🤖 AI Summary
In drug regulation, the “two-trial rule” mandates statistical significance in both pivotal trials to support efficacy claims; however, conventional methods—such as fixed-effects meta-analysis—fail to ensure coherence among hypothesis testing, effect estimation, and confidence interval construction under this rule. This paper introduces the first unified p-value combination framework that intrinsically integrates the two-trial rule with effect estimation. We propose a compatible inference method with closed-form solutions and systematically analyze the asymptotic properties of six classical p-value combination methods—including Wilkinson’s and Stouffer’s. Theoretically, all methods consistently estimate the true effect under effect homogeneity; under heterogeneity, their bias patterns are analytically characterized. Notably, Edgington’s method yields confidence intervals that always cover at least one individual trial’s effect estimate. The proposed methodology is implemented in the R package *twotrials*.
📝 Abstract
The two-trials rule in drug regulation requires statistically significant results from two pivotal trials to demonstrate efficacy. However, it is unclear how the effect estimates from both trials should be combined to quantify the drug effect. Fixed-effect meta-analysis is commonly used but may yield confidence intervals that exclude the value of no effect even when the two-trials rule is not fulfilled.
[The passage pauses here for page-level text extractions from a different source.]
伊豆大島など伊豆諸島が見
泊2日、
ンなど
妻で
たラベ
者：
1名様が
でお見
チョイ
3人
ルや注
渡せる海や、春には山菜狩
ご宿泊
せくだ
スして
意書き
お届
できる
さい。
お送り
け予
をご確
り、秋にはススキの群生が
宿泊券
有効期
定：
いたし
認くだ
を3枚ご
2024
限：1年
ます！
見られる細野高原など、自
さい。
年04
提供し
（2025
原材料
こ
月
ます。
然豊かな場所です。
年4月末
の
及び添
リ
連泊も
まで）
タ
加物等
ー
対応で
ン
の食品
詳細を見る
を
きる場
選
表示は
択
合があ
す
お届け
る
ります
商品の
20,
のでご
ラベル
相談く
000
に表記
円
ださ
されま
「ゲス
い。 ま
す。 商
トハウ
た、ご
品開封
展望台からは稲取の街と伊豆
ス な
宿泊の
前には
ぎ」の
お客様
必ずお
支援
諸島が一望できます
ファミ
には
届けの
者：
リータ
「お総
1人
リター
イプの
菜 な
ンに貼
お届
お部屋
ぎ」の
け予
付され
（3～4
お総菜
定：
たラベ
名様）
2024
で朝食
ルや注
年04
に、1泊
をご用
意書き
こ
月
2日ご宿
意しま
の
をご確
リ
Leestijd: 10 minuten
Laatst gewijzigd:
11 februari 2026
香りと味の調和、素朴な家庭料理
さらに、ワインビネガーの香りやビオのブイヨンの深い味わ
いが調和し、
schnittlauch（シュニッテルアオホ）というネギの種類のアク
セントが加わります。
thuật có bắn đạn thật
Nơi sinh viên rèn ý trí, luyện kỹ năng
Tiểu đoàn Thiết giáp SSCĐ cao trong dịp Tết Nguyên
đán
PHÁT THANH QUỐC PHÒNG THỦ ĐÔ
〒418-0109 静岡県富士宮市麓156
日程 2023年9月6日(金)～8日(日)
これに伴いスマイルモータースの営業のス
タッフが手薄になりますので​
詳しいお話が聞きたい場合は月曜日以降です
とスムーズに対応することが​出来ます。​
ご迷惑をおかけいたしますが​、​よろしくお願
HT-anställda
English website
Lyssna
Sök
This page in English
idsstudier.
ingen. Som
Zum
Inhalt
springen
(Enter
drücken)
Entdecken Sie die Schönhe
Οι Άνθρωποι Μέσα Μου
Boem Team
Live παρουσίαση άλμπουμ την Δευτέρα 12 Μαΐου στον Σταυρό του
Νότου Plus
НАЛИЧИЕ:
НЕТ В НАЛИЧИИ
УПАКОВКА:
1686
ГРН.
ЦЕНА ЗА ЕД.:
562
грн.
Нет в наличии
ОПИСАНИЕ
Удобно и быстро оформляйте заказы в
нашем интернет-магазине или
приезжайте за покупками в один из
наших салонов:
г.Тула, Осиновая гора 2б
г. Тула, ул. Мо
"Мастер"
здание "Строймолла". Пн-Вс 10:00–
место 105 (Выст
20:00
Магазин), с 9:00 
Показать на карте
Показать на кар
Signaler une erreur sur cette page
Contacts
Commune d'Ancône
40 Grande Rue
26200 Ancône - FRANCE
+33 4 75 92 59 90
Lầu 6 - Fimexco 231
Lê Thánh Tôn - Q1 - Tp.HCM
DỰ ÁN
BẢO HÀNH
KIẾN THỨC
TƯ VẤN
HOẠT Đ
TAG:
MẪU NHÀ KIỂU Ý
We systematically address this by recasting the two-trials rule and meta-analysis in a unified framework of combined p-value functions, where they are variants of Wilkinson's and Stouffer's combination methods, respectively. This allows us to obtain compatible combined p-values, effect estimates, and confidence intervals, which we derive in closed-form. Additionally, we provide new results for Edgington's, Fisher's, Pearson's, and Tippett's p-value combination methods. When both trials have the same true effect, all methods can consistently estimate it, although some show bias. When true effects differ, the two-trials rule and Pearson's method are conservative (converging to the less extreme effect), Fisher's and Tippett's methods are anti-conservative (converging to the more extreme effect), and Edgington's method and meta-analysis are balanced (converging to a weighted average). Notably, Edgington's confidence intervals asymptotically always include individual trial effects, while meta-analytic confidence intervals shrink to a point at the weighted average effect. We conclude that all of these methods may be appropriate depending on the estimand of interest. We implement combined p-value function inference for two trials in the R package twotrials, allowing researchers to easily perform compatible hypothesis testing and parameter estimation.